Data shown.
:::::

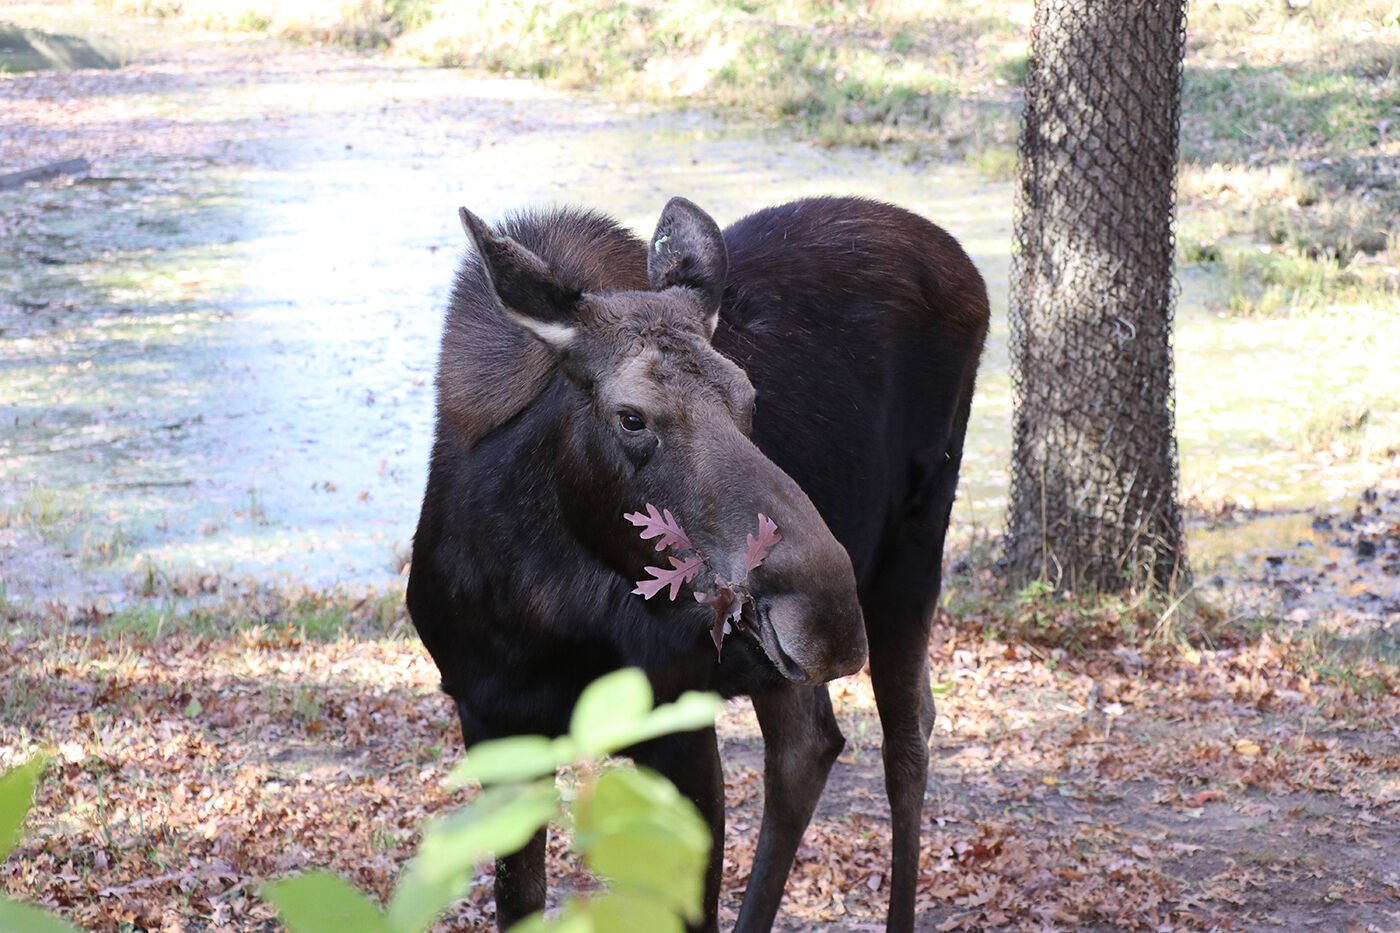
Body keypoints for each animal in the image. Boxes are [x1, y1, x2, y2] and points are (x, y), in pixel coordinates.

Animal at [408, 191, 991, 924]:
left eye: (750, 397)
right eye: (632, 417)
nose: (828, 613)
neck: (533, 615)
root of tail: (960, 261)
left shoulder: (678, 723)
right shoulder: (491, 725)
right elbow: (522, 902)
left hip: (913, 548)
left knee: (906, 737)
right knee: (811, 743)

:::::

Goal of the exercise. Copy out all the data exactly, skipping the pictures.

Result of the task.
Body keypoints for each animal in the image. Boxes are [x1, y1, x2, y2] and points are (x, y), in pixel coordinates.

Animal at [408, 191, 991, 924]:
left eye: (750, 397)
right eye: (632, 417)
nose: (828, 613)
neck: (533, 615)
root of tail: (960, 261)
left shoulder: (678, 723)
right shoulder: (491, 725)
right elbow: (522, 902)
left hip: (913, 548)
left knee: (906, 737)
right knee: (811, 743)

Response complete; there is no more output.